Di sebuah meja kasir, QRIS tampak seperti benda paling sederhana dalam ekonomi digital: sebuah kotak hitam-putih yang dipindai kamera. Pembeli memasukkan nominal, memeriksa nama pedagang, menekan persetujuan, dan transaksi selesai. Namun gambar itu bukan uang, bukan rekening, dan bukan pula jaringan pembayaran. Ia adalah pintu masuk menuju seperangkat standar yang membuat banyak aplikasi dapat saling memahami.

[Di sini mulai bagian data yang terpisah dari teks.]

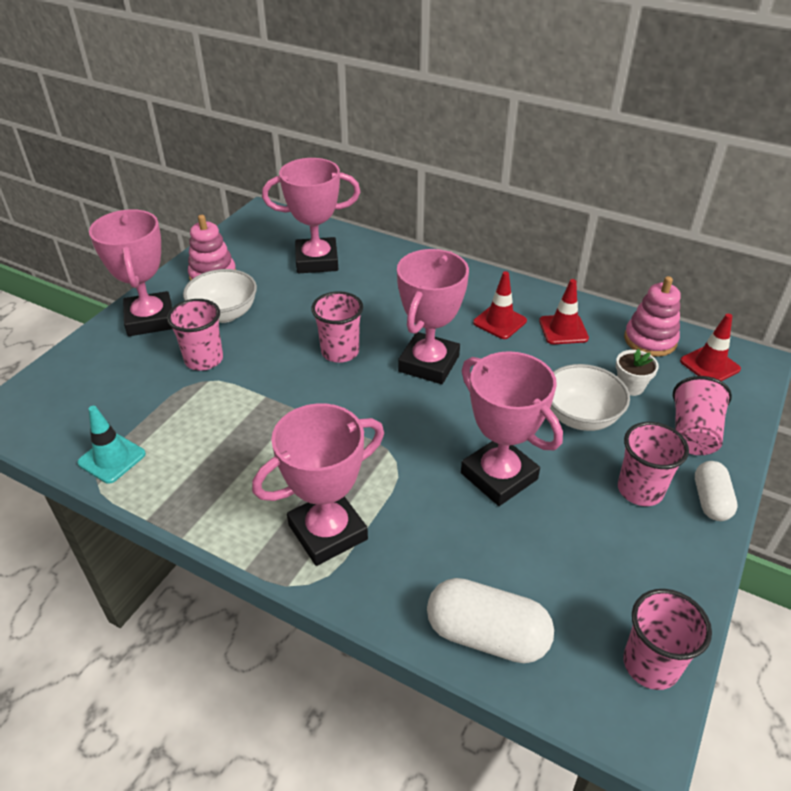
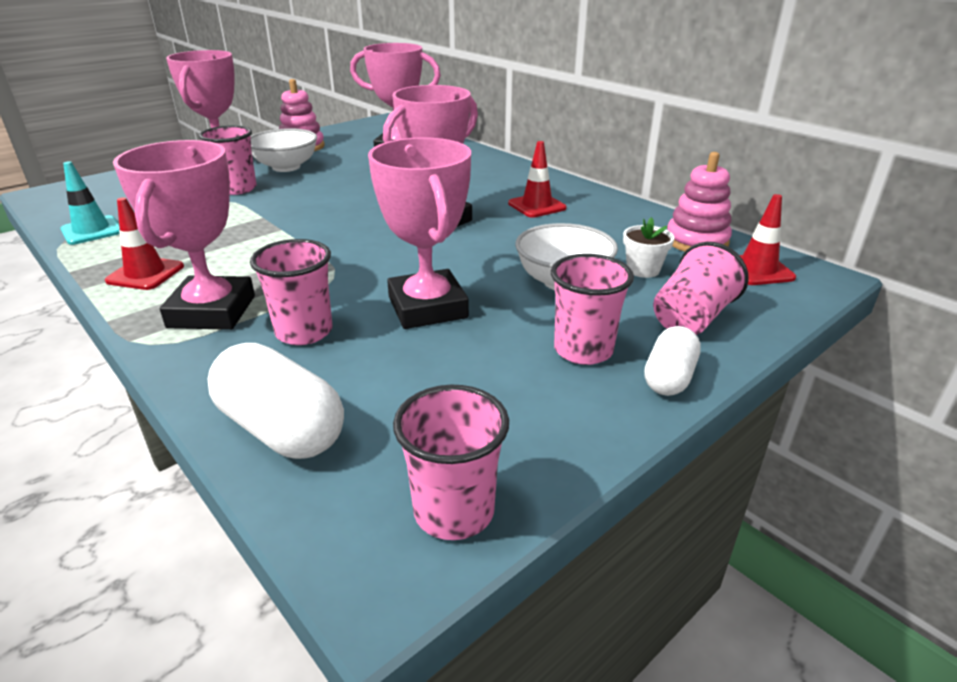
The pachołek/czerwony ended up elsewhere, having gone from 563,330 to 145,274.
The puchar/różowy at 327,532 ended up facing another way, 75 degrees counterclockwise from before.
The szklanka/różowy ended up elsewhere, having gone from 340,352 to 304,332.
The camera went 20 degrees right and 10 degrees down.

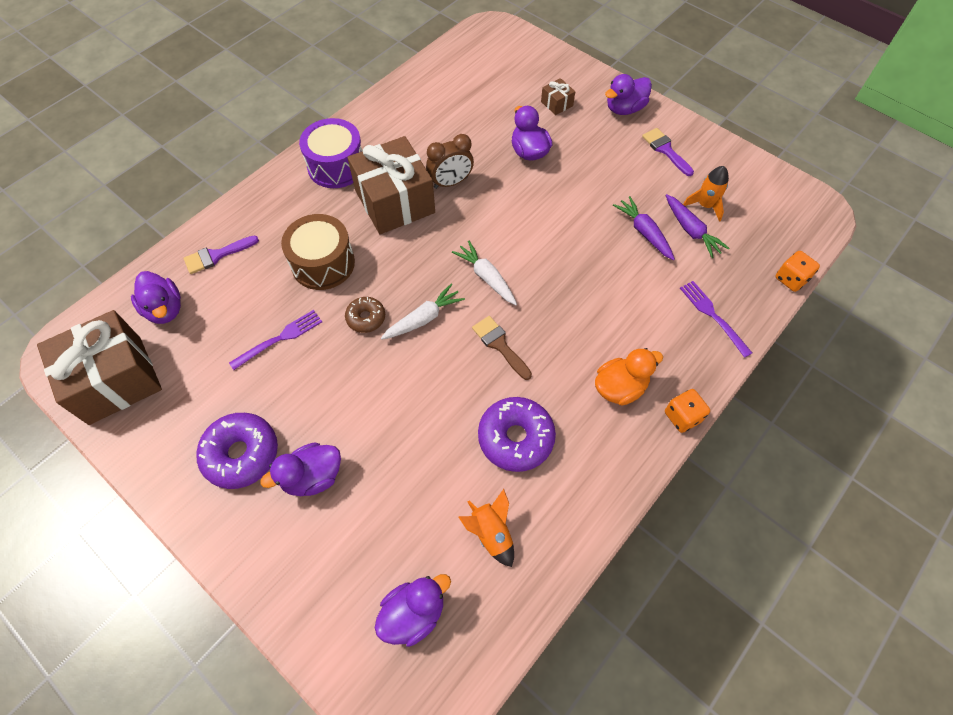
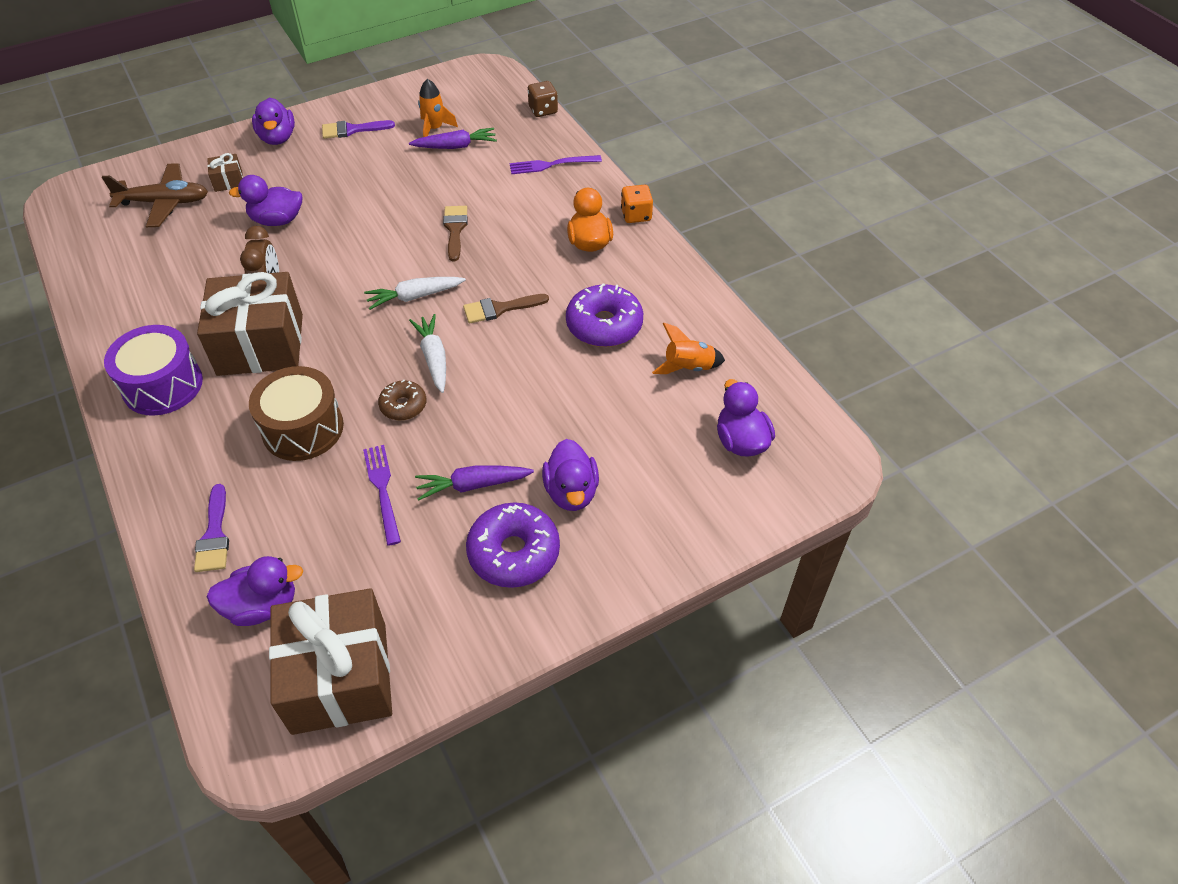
The second view gained the samolot/brązowy at 164,203.
The marchewka/fioletowy ended up elsewhere, having gone from 644,232 to 473,485.
The second view gained the pędzel/brązowy at 455,229.
What was the kostka do gry/pomarańczowy at 791,279 turned into the kostka do gry/brązowy at 543,110.
The camera went 70 degrees left and 10 degrees down.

Sebelum standardisasi, pertumbuhan pembayaran berbasis kode QR berisiko menghasilkan pulau-pulau tertutup. Setiap penyedia dapat memiliki kode, aturan, dan jaringan penerimaan sendiri. Pedagang harus menampilkan beberapa kode untuk melayani pengguna aplikasi berbeda. Konsumen hanya dapat membayar bila penyedia di teleponnya cocok dengan kode di kasir. Teknologi tersedia, tetapi pasar terfragmentasi.
QRIS lahir sebagai jawaban atas persoalan itu. Bank Indonesia menetapkan satu standar nasional kode QR pembayaran agar instrumen dari berbagai penyedia jasa pembayaran dapat digunakan pada jaringan penerimaan yang sama. Perubahan utamanya bukan bentuk gambar, melainkan interoperabilitas: kemampuan sistem berbeda untuk bertukar instruksi dengan aturan yang disepakati.

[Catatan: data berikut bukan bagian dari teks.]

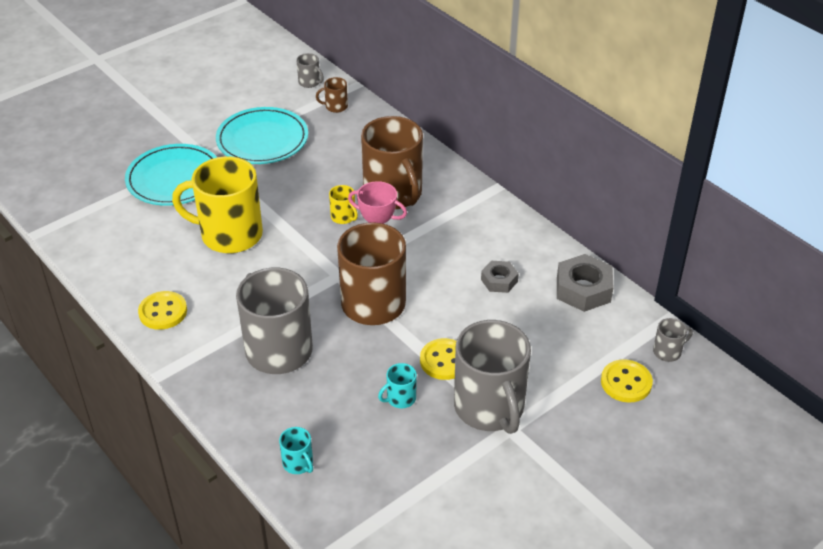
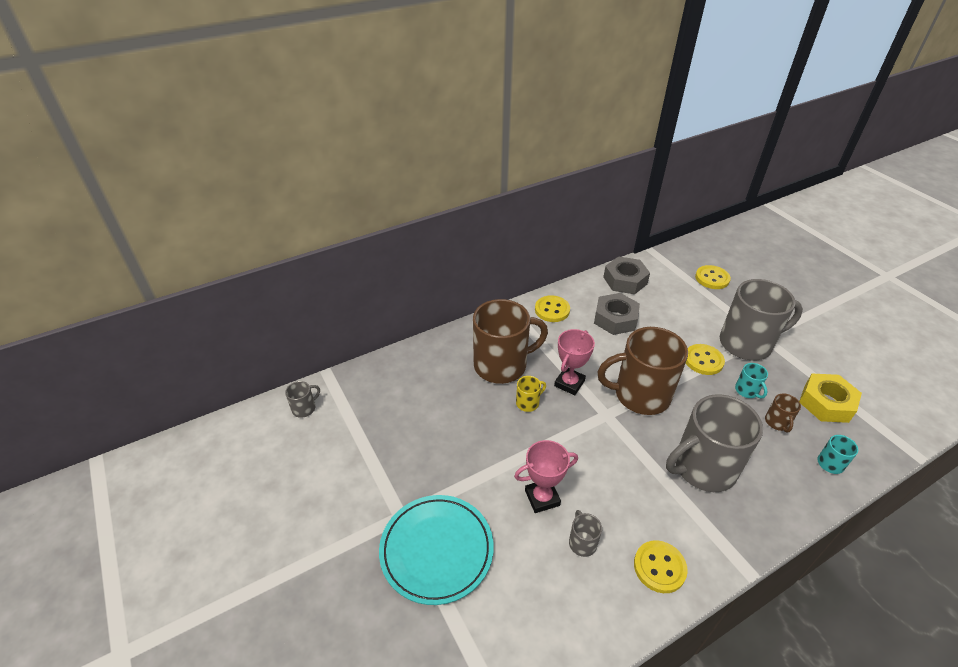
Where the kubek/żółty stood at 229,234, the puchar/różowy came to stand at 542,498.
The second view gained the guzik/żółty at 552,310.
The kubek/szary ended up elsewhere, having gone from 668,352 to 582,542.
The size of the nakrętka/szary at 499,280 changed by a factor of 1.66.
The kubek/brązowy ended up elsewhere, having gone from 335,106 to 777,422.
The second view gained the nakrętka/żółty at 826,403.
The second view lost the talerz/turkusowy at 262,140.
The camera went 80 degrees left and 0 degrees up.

Interoperabilitas mengubah posisi pedagang. Satu kode dapat menerima pembayaran dari banyak aplikasi yang memenuhi ketentuan. Pedagang tidak harus memilih seluruh jaringan satu per satu, sedangkan penyedia baru tidak perlu membangun penerimaan dari nol di setiap toko. Konsumen memperoleh kebebasan lebih besar menggunakan aplikasi pilihannya. Standar bersama menurunkan biaya koordinasi yang sebelumnya ditanggung oleh semua pihak.
Karena itu, QRIS sebaiknya dipahami sebagai bahasa. Kode memuat informasi yang dibaca aplikasi, tetapi transaksi sesungguhnya melibatkan lebih banyak pihak: konsumen, pedagang, penerbit instrumen, pihak yang mengelola penerimaan pedagang, infrastruktur pemrosesan, serta bank atau lembaga tempat dana diselesaikan. Pesan harus dikirim, identitas tujuan diverifikasi, saldo diperiksa, otorisasi diberikan, catatan direkonsiliasi, dan dana diselesaikan.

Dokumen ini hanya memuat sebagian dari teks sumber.